> YOUR GOAL: Which lines of the entries below run from the one holding "rology Jan 2018, 90" to the one holding "payment is due.", inclusive? Set down exactly those lines and no others.

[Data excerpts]
- - -
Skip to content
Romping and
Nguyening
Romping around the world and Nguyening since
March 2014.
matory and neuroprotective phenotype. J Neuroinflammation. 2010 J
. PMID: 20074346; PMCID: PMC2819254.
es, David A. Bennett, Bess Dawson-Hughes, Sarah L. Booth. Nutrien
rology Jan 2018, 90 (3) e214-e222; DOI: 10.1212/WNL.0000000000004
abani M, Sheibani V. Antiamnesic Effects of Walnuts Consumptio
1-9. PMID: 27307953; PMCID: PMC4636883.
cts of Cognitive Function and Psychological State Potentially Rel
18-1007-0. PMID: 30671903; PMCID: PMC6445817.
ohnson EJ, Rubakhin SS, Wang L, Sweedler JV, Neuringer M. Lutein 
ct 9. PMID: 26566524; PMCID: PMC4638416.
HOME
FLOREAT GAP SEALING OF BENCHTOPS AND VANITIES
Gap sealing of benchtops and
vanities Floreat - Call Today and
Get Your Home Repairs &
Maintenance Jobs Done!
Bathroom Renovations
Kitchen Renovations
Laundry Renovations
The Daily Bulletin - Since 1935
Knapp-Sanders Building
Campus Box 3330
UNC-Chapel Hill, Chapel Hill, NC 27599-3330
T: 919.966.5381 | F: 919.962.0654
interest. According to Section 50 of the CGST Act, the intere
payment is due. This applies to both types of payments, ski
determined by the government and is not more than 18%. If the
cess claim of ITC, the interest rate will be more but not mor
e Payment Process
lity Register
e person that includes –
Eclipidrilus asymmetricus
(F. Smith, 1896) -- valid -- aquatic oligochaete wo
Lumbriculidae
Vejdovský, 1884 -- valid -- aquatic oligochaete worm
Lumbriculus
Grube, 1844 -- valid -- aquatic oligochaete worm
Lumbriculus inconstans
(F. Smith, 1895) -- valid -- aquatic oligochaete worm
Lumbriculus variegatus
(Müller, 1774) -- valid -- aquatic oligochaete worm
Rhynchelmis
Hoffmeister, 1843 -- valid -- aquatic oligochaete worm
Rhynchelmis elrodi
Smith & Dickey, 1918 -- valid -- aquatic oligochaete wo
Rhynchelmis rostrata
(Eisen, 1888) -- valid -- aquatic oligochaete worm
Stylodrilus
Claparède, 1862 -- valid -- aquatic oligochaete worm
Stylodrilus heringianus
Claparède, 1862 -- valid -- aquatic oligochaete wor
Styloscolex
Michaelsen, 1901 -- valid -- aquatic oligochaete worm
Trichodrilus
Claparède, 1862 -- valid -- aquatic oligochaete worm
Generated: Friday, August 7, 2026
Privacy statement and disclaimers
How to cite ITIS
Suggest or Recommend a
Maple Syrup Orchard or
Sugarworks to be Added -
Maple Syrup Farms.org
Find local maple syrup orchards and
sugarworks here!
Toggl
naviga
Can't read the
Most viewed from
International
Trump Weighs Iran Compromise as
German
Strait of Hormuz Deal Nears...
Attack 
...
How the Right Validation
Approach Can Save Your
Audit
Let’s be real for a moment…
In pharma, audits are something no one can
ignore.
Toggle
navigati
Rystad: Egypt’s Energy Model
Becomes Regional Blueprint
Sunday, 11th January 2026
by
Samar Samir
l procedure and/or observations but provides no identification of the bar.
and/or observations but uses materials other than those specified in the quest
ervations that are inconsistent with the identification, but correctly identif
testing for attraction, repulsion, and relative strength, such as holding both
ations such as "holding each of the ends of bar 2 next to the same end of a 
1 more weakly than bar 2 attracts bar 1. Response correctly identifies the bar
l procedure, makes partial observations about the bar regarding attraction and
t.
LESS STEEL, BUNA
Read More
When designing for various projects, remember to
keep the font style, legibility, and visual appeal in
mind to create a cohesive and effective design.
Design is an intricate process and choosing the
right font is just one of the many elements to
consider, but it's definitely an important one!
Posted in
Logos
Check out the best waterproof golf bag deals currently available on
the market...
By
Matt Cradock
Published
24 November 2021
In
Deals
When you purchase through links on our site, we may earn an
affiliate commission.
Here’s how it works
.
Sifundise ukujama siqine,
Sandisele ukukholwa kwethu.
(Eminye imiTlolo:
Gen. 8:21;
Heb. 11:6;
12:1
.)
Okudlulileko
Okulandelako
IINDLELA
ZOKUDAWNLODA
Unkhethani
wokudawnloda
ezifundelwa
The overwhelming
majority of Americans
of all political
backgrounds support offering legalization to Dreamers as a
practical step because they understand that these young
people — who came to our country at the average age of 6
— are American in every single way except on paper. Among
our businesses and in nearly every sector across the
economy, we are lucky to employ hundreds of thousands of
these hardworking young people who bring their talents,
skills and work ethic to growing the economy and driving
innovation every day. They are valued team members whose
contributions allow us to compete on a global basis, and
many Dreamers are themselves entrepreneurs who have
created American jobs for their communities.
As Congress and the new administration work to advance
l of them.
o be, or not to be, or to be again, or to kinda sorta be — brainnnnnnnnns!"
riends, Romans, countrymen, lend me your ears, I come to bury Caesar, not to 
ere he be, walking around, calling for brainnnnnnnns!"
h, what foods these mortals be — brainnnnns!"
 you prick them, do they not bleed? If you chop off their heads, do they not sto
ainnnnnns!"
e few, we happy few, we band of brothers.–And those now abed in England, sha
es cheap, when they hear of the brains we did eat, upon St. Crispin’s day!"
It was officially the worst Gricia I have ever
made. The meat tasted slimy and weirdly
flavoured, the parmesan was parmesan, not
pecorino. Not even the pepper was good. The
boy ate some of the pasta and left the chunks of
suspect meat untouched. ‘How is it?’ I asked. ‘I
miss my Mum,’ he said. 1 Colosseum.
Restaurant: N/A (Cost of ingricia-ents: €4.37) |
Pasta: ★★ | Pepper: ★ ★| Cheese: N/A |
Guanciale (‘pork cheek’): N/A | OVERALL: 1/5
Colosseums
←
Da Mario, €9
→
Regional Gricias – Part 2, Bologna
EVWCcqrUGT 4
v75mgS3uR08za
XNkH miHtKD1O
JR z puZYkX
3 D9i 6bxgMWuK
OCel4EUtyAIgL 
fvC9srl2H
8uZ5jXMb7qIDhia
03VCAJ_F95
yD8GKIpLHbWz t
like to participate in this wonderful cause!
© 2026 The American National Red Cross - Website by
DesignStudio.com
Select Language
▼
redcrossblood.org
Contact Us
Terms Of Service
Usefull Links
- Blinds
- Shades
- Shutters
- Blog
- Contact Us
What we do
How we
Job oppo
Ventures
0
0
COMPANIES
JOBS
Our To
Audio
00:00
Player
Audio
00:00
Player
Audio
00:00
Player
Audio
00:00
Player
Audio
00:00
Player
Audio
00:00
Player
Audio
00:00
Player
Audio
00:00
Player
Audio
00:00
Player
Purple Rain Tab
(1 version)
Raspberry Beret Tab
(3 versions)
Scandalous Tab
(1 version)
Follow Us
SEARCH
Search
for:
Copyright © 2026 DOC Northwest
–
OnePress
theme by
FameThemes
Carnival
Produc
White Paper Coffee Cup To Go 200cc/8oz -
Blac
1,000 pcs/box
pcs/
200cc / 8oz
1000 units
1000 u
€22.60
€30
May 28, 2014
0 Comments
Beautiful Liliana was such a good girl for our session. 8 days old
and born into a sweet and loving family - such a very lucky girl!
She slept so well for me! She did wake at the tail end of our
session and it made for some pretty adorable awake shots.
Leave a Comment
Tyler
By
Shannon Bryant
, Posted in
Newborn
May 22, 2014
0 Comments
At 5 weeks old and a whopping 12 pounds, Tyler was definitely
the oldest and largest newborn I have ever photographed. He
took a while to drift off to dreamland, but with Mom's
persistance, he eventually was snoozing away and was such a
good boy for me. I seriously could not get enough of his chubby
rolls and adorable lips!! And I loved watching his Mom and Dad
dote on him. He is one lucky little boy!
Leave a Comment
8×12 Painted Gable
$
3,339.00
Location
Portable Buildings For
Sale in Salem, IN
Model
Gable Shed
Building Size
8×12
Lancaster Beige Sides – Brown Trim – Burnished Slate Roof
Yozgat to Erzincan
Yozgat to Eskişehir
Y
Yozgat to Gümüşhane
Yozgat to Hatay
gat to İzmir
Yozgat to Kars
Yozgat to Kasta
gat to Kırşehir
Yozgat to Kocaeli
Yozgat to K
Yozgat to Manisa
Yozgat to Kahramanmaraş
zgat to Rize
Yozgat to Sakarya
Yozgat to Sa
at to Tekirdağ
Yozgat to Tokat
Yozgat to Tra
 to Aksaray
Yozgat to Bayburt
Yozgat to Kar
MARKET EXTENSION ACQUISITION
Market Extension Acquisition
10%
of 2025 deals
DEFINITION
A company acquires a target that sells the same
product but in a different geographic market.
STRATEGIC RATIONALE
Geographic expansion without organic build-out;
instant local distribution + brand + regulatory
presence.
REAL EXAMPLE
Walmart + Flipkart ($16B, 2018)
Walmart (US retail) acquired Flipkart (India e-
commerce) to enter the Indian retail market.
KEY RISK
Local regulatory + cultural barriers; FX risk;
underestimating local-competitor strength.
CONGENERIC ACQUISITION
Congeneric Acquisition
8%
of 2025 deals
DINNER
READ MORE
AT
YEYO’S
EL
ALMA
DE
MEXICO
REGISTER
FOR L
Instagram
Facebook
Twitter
- - -
> ANSWER TO THE EXERCISE:
rology Jan 2018, 90 (3) e214-e222; DOI: 10.1212/WNL.0000000000004
abani M, Sheibani V. Antiamnesic Effects of Walnuts Consumptio
1-9. PMID: 27307953; PMCID: PMC4636883.
cts of Cognitive Function and Psychological State Potentially Rel
18-1007-0. PMID: 30671903; PMCID: PMC6445817.
ohnson EJ, Rubakhin SS, Wang L, Sweedler JV, Neuringer M. Lutein 
ct 9. PMID: 26566524; PMCID: PMC4638416.
HOME
FLOREAT GAP SEALING OF BENCHTOPS AND VANITIES
Gap sealing of benchtops and
vanities Floreat - Call Today and
Get Your Home Repairs &
Maintenance Jobs Done!
Bathroom Renovations
Kitchen Renovations
Laundry Renovations
The Daily Bulletin - Since 1935
Knapp-Sanders Building
Campus Box 3330
UNC-Chapel Hill, Chapel Hill, NC 27599-3330
T: 919.966.5381 | F: 919.962.0654
interest. According to Section 50 of the CGST Act, the intere
payment is due. This applies to both types of payments, ski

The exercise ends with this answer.